Friday, May 31, 2013

Virginia City, NV 43.5 km

Here we are back in Virginia City for the second consecutive year. If you check last year's blog our visit was truncated by a flat tire thus we felt a bit cheated and decided to return to "finish the job".

The weather continues to be gorgeous - cloudless skies- as we wound our way up the mountain from Reno. I had to tear Norma away because she hit a jackpot last night! For once she was up over $600!

Virginia City is, of course, a historic mining town from the 1800s, with a lot of restored buildings, etc. A little more commercialized than our Ft. Steele, but the same idea so we got a lot of walking in today.


We spent a bit of time in the restored catholic church, complete with museum and the "mad monk's room".

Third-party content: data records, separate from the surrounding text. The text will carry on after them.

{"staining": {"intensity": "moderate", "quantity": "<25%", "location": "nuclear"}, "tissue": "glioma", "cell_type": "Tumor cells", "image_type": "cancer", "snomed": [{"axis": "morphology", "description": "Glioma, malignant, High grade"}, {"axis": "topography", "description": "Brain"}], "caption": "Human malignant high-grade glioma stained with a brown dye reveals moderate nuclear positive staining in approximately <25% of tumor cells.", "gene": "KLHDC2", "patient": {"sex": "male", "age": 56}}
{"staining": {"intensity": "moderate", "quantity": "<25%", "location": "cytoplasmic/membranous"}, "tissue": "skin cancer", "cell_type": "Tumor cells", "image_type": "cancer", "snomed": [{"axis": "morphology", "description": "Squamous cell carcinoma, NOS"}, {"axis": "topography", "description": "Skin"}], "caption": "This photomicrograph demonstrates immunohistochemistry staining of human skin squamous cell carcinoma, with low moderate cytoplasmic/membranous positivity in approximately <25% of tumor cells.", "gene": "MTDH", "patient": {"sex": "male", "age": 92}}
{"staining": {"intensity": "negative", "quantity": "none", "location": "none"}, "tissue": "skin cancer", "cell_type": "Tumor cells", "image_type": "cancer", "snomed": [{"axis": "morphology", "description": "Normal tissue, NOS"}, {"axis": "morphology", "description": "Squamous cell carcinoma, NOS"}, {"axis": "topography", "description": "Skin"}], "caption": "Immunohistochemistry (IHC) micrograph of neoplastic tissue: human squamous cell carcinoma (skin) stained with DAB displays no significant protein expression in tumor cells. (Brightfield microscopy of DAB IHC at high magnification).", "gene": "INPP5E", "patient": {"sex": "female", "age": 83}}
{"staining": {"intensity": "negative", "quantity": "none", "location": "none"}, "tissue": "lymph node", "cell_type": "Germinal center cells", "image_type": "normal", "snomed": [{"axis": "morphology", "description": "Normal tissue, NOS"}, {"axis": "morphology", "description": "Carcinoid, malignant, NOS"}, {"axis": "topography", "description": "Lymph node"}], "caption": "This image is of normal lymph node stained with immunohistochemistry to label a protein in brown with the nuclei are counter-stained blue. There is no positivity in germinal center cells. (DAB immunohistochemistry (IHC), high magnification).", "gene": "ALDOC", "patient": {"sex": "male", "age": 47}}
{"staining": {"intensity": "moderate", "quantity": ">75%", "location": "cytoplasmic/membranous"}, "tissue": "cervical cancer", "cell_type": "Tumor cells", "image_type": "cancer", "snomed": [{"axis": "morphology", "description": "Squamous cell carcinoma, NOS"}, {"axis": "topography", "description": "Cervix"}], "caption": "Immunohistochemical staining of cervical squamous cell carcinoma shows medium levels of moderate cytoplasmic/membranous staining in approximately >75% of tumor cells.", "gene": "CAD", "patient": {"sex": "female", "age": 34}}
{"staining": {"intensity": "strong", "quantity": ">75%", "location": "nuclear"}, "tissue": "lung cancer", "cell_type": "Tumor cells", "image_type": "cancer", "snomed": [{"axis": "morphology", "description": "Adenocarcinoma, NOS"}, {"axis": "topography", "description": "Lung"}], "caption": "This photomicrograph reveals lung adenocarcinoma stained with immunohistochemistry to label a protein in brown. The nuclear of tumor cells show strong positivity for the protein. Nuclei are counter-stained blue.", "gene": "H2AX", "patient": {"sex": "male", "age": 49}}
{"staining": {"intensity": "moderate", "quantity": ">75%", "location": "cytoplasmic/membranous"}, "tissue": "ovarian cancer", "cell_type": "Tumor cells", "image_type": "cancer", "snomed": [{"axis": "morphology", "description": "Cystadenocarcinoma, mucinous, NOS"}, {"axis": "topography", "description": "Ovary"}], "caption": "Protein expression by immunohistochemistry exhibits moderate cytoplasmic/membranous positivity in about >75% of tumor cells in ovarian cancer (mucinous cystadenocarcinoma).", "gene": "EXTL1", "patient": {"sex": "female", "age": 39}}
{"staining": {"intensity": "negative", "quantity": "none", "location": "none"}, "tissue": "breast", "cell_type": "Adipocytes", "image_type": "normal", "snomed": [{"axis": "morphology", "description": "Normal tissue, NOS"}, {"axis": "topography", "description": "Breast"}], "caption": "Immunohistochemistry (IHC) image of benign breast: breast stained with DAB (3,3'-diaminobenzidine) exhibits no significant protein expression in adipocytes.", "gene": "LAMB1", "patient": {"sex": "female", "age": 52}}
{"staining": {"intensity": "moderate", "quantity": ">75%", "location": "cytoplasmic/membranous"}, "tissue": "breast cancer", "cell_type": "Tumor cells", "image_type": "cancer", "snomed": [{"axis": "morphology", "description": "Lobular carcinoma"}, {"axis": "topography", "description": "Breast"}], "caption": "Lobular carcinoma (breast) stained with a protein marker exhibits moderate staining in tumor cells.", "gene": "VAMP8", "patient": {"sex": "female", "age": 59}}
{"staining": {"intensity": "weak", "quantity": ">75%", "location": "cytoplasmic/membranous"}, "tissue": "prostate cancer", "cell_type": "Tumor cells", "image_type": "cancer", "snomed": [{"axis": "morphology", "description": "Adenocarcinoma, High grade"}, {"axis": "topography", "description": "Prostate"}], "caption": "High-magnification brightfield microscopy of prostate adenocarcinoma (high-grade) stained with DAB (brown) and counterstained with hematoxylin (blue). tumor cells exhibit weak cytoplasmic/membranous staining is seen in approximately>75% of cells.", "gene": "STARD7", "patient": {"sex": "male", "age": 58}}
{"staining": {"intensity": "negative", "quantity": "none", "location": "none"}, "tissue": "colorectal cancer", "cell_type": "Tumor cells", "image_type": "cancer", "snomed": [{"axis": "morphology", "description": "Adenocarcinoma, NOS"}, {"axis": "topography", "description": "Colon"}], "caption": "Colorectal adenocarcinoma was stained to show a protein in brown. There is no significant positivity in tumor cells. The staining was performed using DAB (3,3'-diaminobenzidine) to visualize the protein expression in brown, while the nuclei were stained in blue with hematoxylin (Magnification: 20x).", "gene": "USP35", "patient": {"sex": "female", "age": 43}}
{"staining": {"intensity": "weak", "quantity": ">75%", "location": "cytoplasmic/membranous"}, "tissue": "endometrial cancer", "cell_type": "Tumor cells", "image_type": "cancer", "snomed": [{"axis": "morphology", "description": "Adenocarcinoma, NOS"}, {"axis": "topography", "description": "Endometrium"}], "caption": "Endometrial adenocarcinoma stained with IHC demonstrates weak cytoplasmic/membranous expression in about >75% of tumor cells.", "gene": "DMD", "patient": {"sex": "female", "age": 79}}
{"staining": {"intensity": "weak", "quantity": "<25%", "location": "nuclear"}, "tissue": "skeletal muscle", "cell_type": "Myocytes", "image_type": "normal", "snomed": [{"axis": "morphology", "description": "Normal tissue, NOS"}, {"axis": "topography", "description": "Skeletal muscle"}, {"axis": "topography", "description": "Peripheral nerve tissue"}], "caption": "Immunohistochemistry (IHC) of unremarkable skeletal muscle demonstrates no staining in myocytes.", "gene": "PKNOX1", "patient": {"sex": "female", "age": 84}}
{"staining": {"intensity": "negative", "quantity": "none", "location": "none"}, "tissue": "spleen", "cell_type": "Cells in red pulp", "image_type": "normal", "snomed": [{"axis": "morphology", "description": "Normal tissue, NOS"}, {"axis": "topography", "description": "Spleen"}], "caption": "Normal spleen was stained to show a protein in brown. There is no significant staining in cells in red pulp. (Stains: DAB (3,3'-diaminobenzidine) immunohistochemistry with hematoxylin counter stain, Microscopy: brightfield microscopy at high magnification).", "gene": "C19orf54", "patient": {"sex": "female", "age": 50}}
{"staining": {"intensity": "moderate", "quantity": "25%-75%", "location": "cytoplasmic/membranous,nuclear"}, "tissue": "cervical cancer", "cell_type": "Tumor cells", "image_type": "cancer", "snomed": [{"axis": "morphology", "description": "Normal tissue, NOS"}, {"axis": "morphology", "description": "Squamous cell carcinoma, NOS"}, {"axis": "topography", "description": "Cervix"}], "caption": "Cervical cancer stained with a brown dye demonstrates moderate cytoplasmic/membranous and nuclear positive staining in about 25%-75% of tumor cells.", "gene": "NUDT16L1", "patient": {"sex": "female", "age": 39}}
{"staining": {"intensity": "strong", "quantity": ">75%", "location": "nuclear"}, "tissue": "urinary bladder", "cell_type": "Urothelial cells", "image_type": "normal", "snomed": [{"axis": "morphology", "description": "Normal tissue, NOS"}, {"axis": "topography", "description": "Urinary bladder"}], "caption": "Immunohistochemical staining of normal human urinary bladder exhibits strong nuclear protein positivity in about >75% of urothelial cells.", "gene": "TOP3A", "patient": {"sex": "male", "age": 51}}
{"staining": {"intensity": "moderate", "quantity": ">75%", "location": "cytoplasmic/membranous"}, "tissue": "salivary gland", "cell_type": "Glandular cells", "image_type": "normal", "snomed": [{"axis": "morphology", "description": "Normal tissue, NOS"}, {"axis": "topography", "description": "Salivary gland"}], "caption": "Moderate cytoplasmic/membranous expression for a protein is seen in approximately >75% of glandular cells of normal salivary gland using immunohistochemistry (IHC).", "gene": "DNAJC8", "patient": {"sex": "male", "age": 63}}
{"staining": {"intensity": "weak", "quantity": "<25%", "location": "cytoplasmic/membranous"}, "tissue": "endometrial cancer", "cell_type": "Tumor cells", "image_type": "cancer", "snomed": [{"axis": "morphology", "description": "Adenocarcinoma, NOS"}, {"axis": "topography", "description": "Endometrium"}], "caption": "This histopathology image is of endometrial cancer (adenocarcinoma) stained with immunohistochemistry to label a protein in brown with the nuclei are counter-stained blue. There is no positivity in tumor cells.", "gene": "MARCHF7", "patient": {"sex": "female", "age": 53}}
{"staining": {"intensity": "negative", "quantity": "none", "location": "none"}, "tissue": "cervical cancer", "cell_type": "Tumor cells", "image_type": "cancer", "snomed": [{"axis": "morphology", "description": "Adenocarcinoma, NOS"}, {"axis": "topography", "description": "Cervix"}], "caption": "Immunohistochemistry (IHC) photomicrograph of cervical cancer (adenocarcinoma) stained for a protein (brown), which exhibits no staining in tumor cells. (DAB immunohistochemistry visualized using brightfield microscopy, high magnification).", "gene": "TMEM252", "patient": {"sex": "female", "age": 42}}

The town itself is interesting to walk through with many shops, some of period design. The was the candy shop - these are barrels of some of the old favorites from our childhood - and the Christmas shop - take a ride on an antique Rudolph! The lady offered to take a picture of Doug on him but we knew Doug was a little too big).
 
As we were walking around we did see a sign indicating an ecologically sensitive area. Not sure what it was referring to, the old Dodge truck front or the trees behind!

Tonight we had a very good Mexican dinner at the same restaurant our hosts took us to last year and as a thank you we gave them a jar of huckleberry jam we had managed to bring safely from home.